Letting go of the outcome, however, is not always an easy task.
I've been in
Austin almost three months now and the ups and downs have been
plentiful. Almost as soon as grace got me here I went into 'must plan
out my year in austin' mode. I started setting up idealistic situations
and creating all sorts of stress and worry over these stories that
needed to play out for my happiness. I started planning out what needed
to be manifested. In short, I had major anxiety attacks and woke up in
the night with intense episodes of vertigo. What happened??
The thing is... I'm learning.
I'm learning to let go.
There are
instances, like when I found my home here, that I am completely free. I
let go of my struggle against life, I let go of plans and things are
effortless. Amazing and unexplainable things happen, actually. Then,
there are days when I wake up a complete mess not knowing what to do or
how things will come together and I completely lose my mind!
I'm learning.
So in one of my moments of panic, I wrote two lists to bring me back to center;
A list of all the things that I wanted to let go of and a list of things that I needed to hang on to.
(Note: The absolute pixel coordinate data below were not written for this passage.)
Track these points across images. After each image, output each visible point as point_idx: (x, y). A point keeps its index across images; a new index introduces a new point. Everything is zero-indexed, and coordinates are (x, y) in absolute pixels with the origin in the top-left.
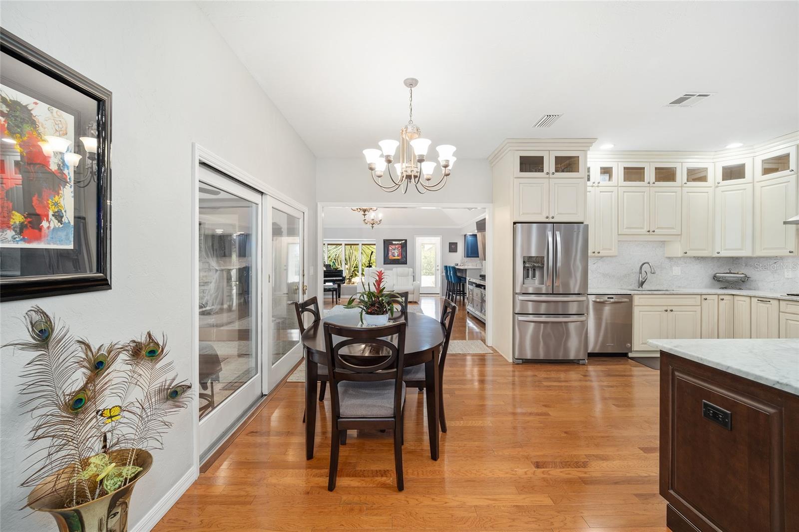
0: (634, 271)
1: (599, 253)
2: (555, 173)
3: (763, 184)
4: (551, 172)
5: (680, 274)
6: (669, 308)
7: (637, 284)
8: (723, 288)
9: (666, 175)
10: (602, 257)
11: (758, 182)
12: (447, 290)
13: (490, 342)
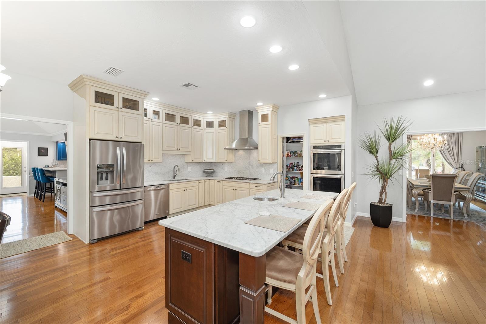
0: (171, 170)
1: (152, 161)
2: (123, 109)
3: (219, 131)
4: (120, 107)
5: (191, 171)
6: (186, 189)
7: (172, 177)
8: (207, 176)
9: (185, 120)
10: (154, 163)
11: (218, 130)
12: (36, 189)
13: (71, 232)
I keep these nearby and turn to them a lot when I feel those fickle hands of anxiety coming to grab me.
To-Let Go
-tomorrow
-attachments to outcomes
-people pleasing
-self-criticism
-anxiety
-plans
-control.
To-Hang On
-now
-self-compassion
-self-kindess
-breath
-excitement
-self-forgiveness
-spontaneity
-love.
So I say to you, just let it go.
Let go of the oars and trust the stream to carry you. It will always take you where you need to be.